EXERCISE PROMPT:
From the line containing "left eye: (1425, 570)" down to the last line of the material, return those lines verbatim and only those.

RECORDS FOR THE EXERCISE:
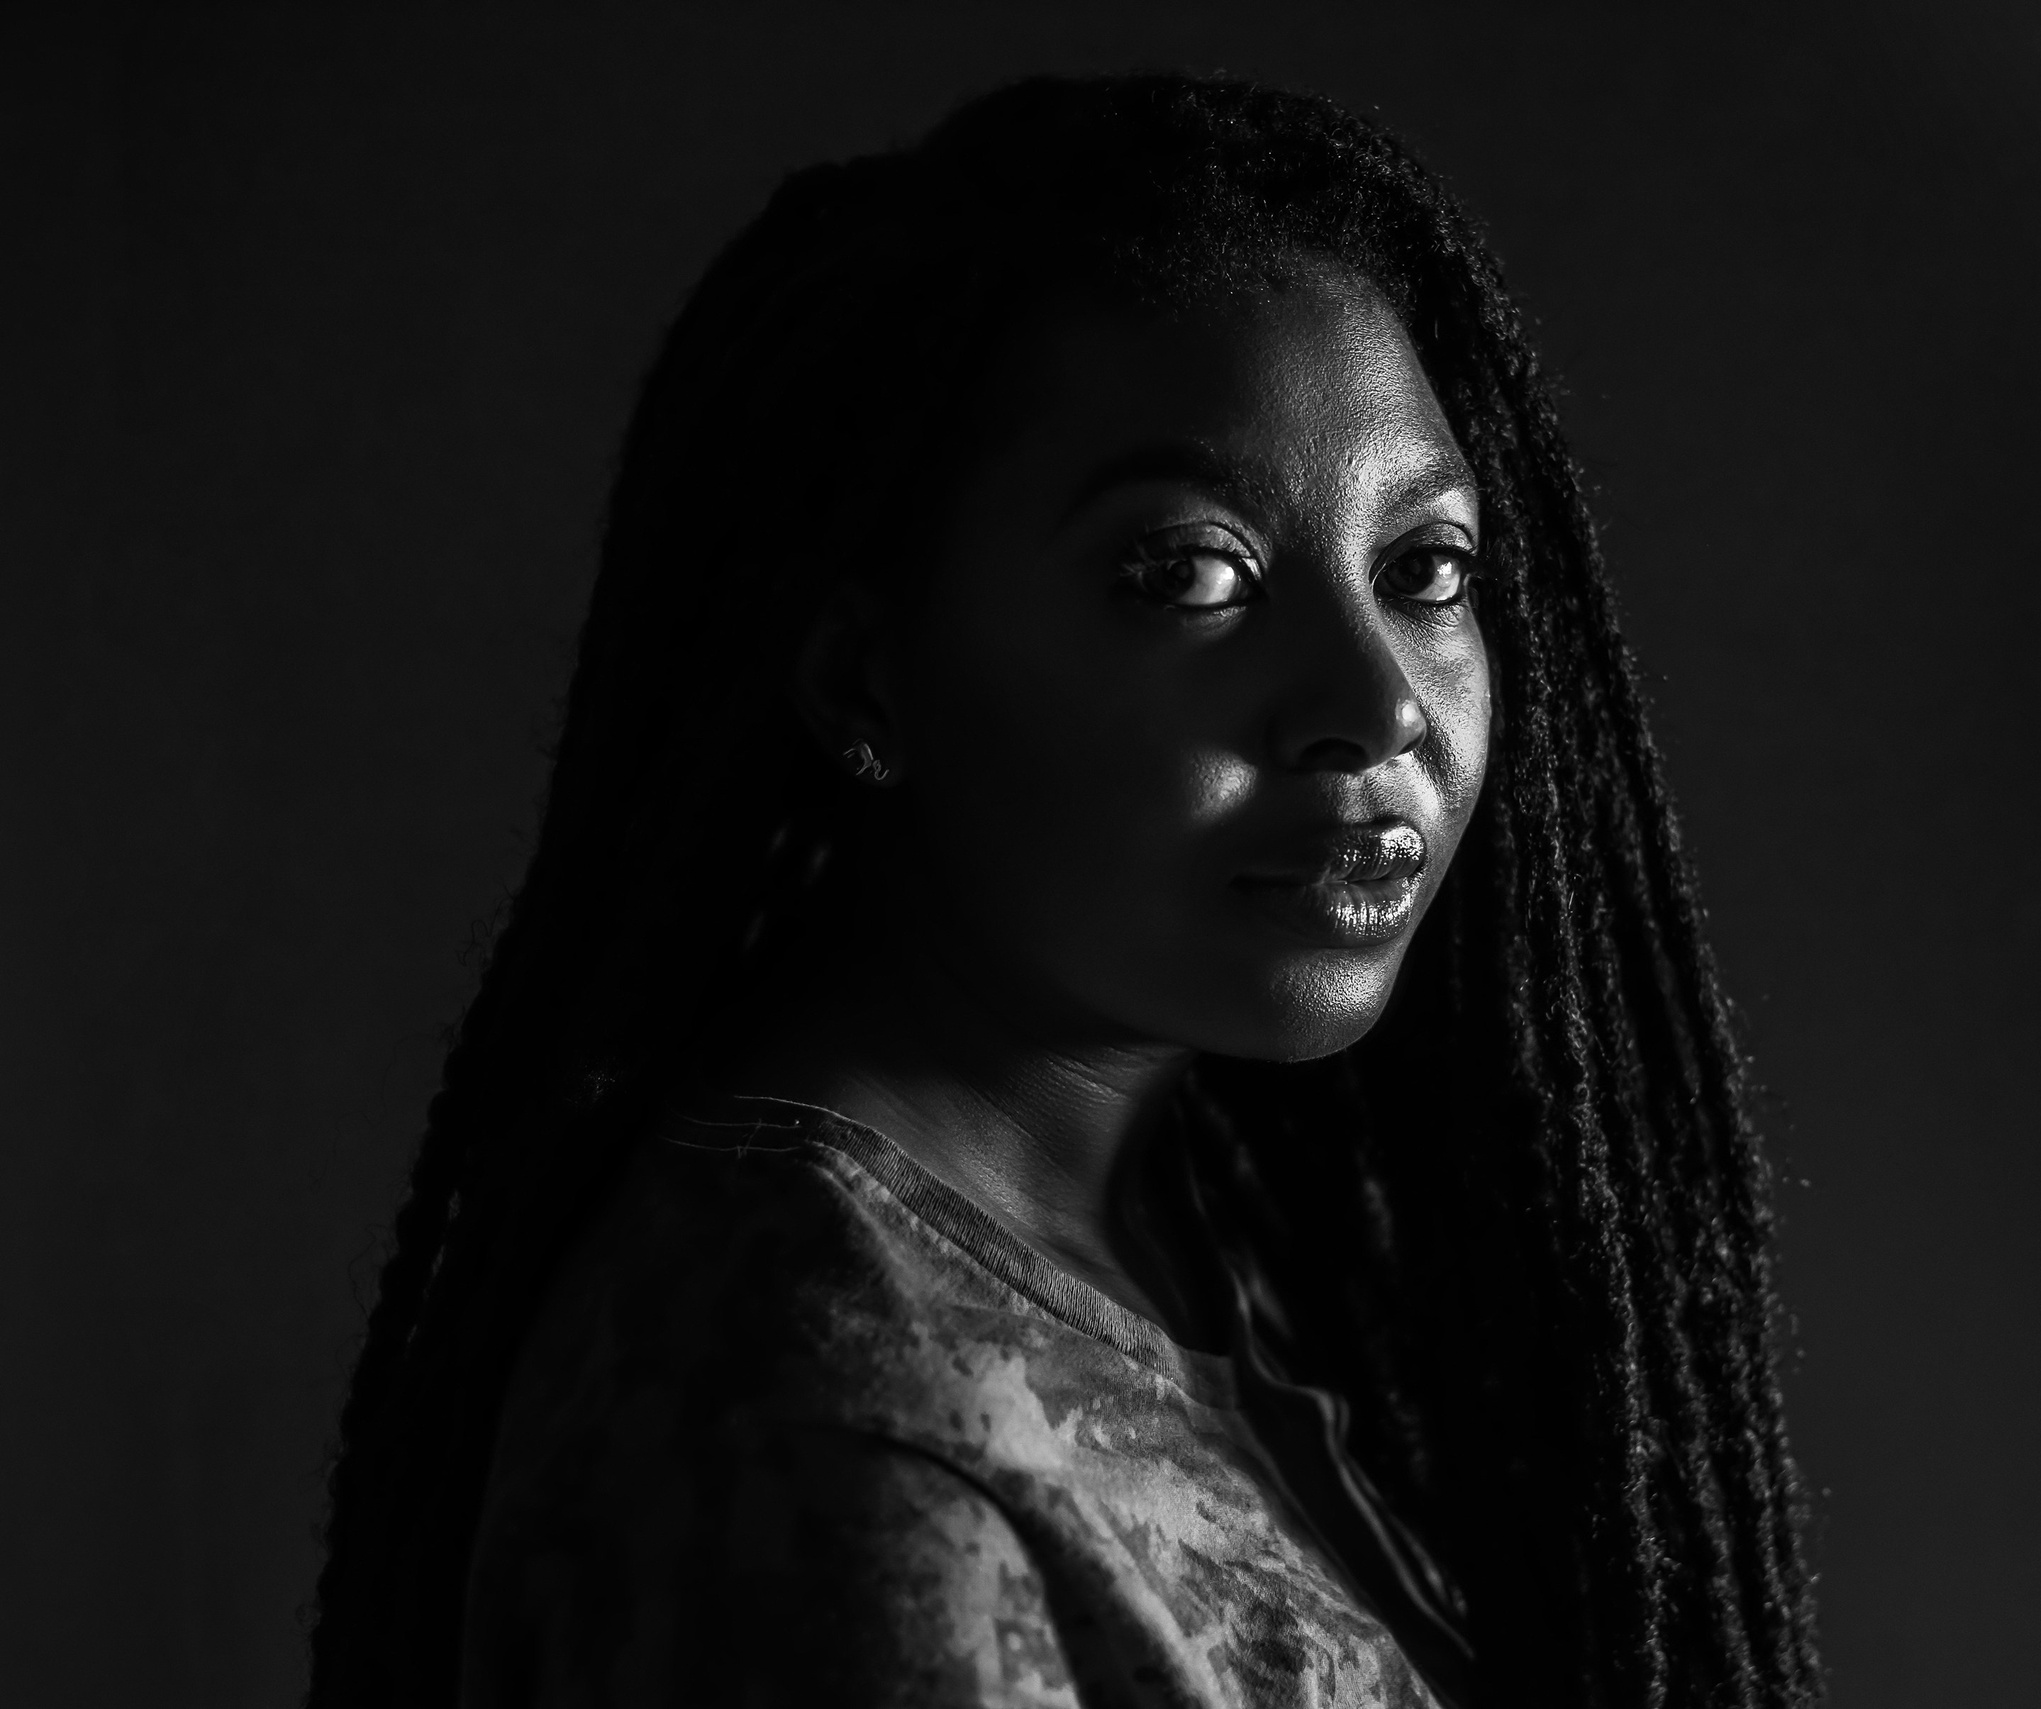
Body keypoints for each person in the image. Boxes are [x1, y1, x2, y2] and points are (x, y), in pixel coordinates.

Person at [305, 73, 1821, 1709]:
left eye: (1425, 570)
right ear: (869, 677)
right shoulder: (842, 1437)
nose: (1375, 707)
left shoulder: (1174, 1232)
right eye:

YOUR RESPONSE:
left eye: (1425, 570)
right ear: (869, 677)
right shoulder: (842, 1437)
nose: (1375, 707)
left shoulder: (1174, 1232)
right eye:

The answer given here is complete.